■ EXERCÍCIOS PROPOSTOS ■
A - De acordo com o trecho sobre democracia, qual é o elemento mais democrático do processo?
B - Reescreva o trecho sobre democracia entre "Hoje, com a" e "2002, p. 163)", inclusive, substituindo "democracia representativa" por "democracia indireta".

Hoje, com a necessária inserção da idéia de participação (democracia participativa) como elemento essencial para que a democracia representativa seja efetivamente democrática, não podemos aceitar a idéia de que os representantes atuem em seu próprio nome, ignorando a vontade do povo. (…) Diante de uma sociedade cada vez mais complexa, podemos dizer que a democracia representativa irá cumprir um papel importante no processo democrático, que é o de, principalmente, dar transparência, visibilidade, aos grandes debates, aos grandes temas nacionais e globais, permitindo que a sociedade organizada atue de forma democrática nos meios de comunicação social, nas ruas, nos sindicatos, enfim, podemos dizer que o elemento mais democrático desse processo é o povo nas ruas (MAGALHÃES, 2002, p. 163)

■ DADOS APRESENTADOS ■
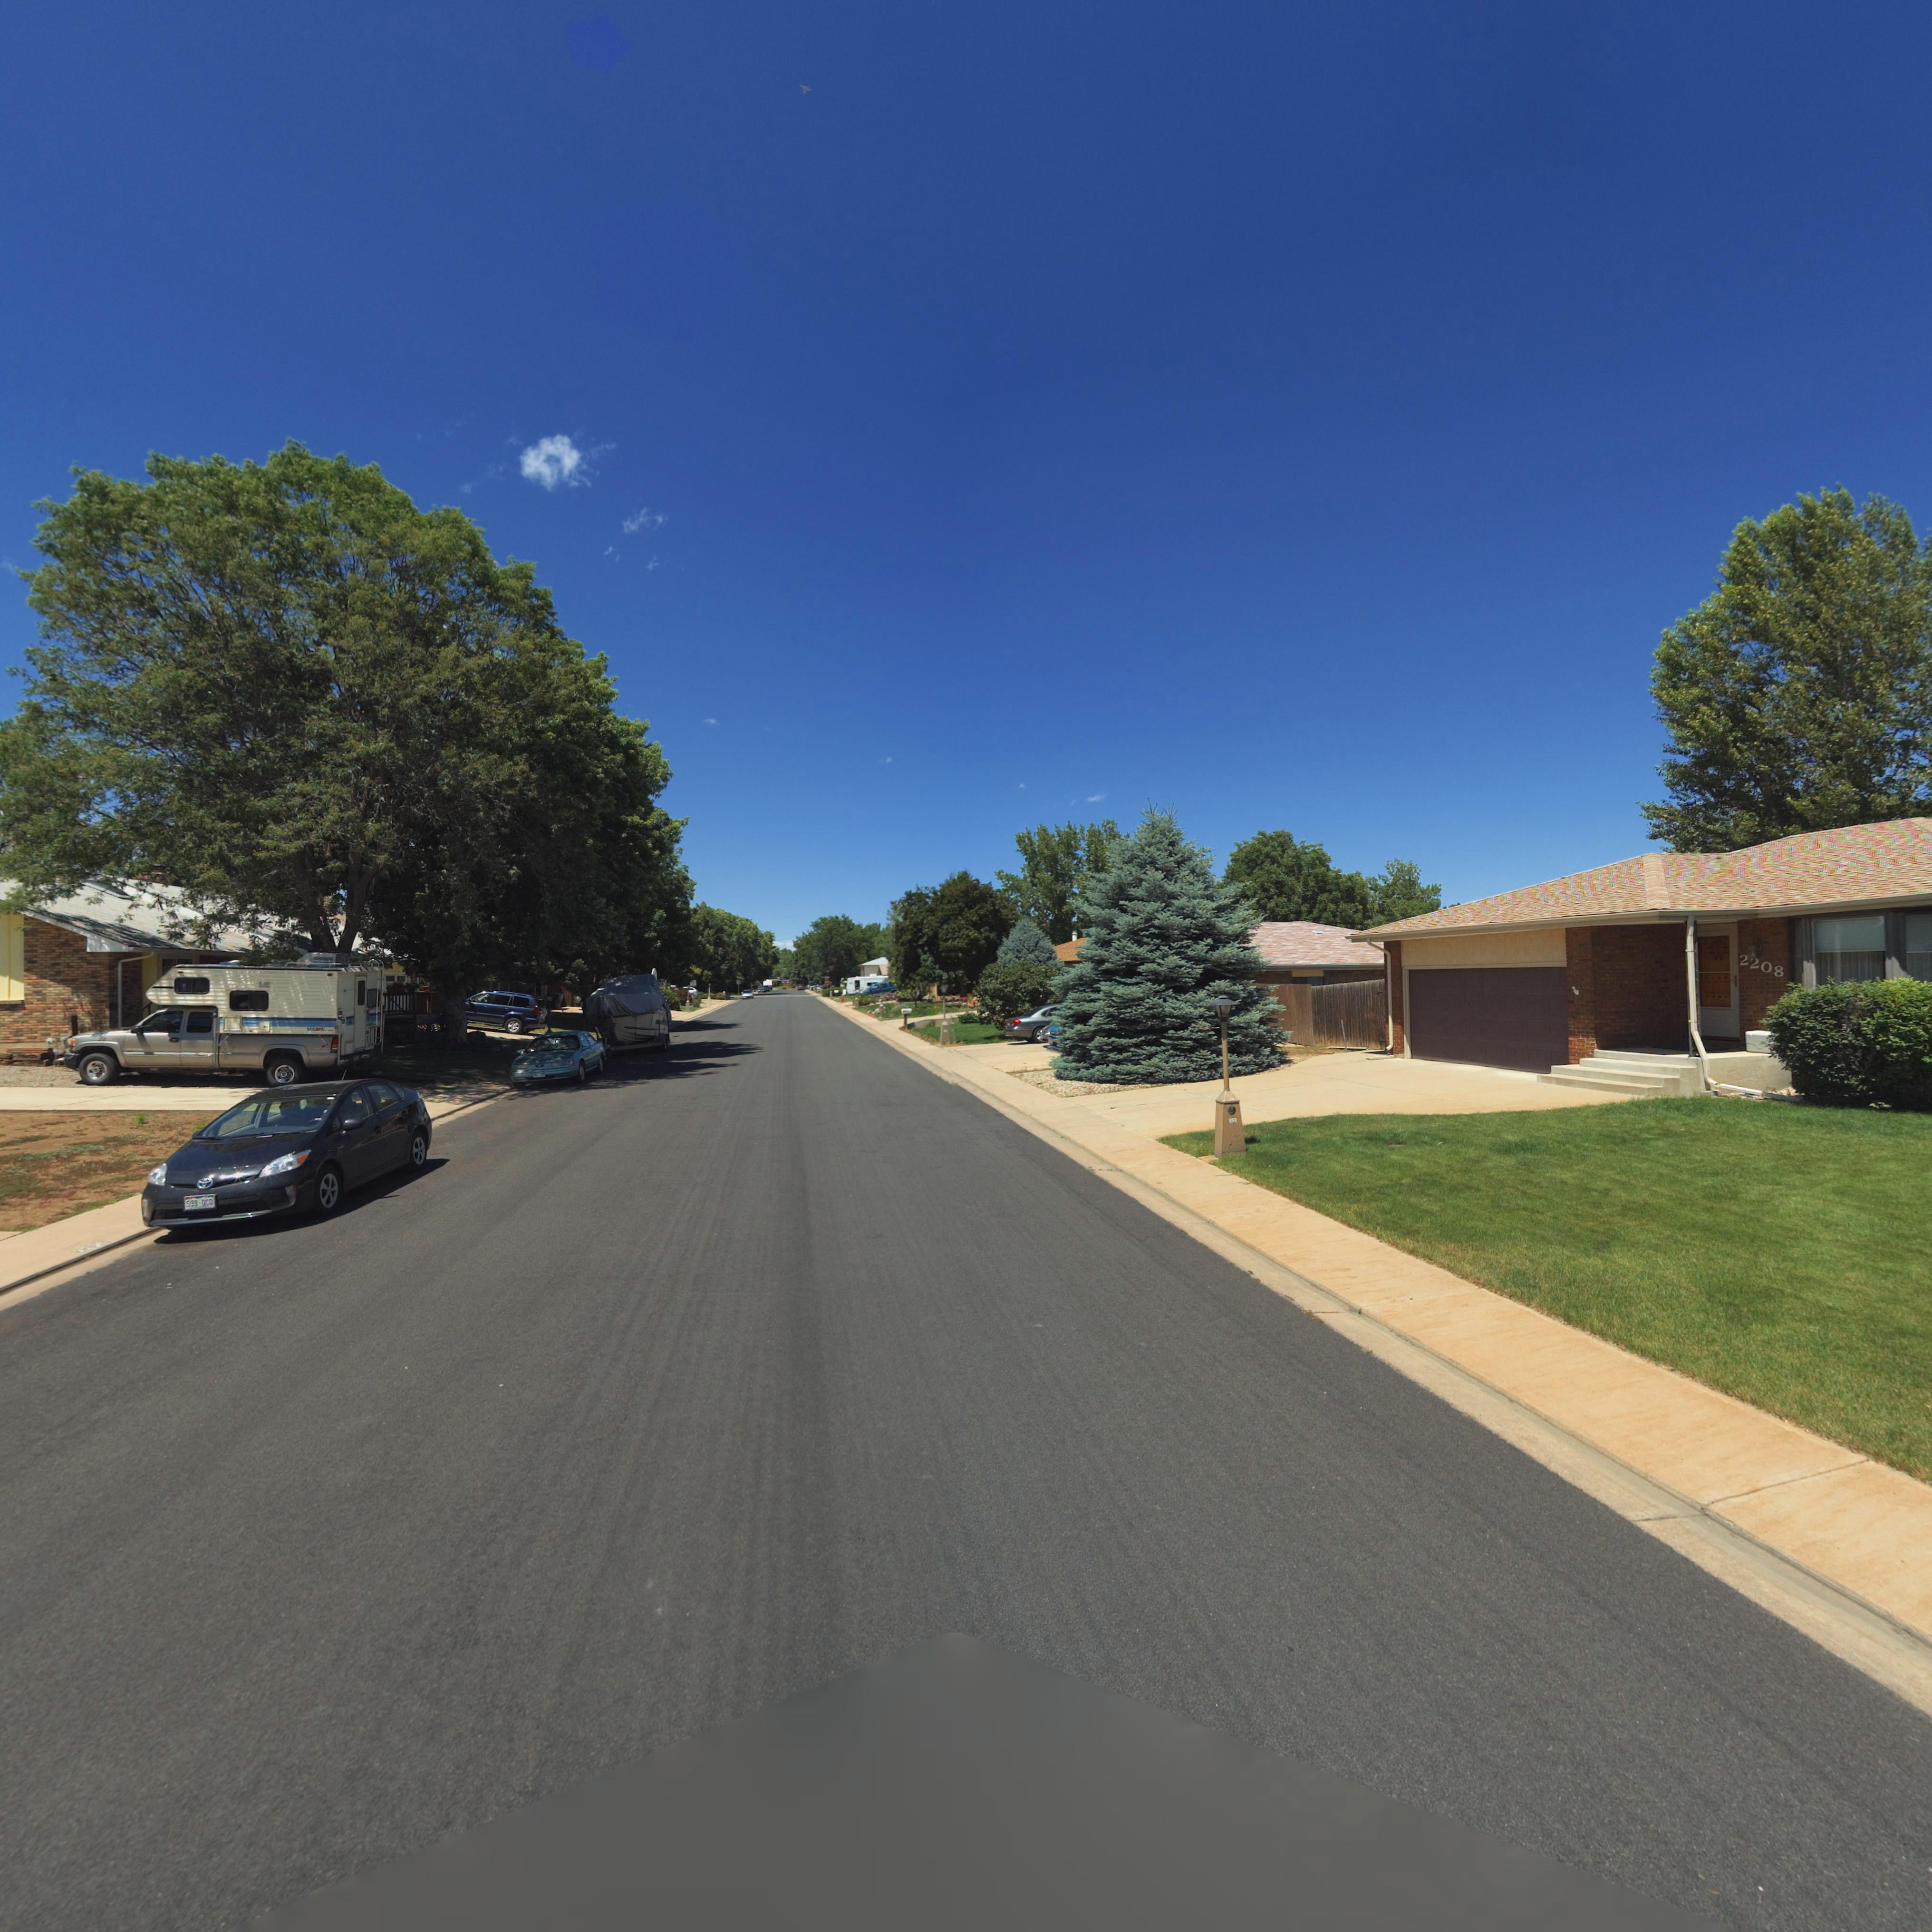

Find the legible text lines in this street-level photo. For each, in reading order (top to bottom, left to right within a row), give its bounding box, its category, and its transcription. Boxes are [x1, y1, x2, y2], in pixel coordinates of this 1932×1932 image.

■ RESPOSTAS ■
A - O povo nas ruas.

B -
Hoje, com a necessária inserção da idéia de participação (democracia participativa) como elemento essencial para que a democracia indireta seja efetivamente democrática, não podemos aceitar a idéia de que os representantes atuem em seu próprio nome, ignorando a vontade do povo. (…) Diante de uma sociedade cada vez mais complexa, podemos dizer que a democracia indireta irá cumprir um papel importante no processo democrático, que é o de, principalmente, dar transparência, visibilidade, aos grandes debates, aos grandes temas nacionais e globais, permitindo que a sociedade organizada atue de forma democrática nos meios de comunicação social, nas ruas, nos sindicatos, enfim, podemos dizer que o elemento mais democrático desse processo é o povo nas ruas (MAGALHÃES, 2002, p. 163)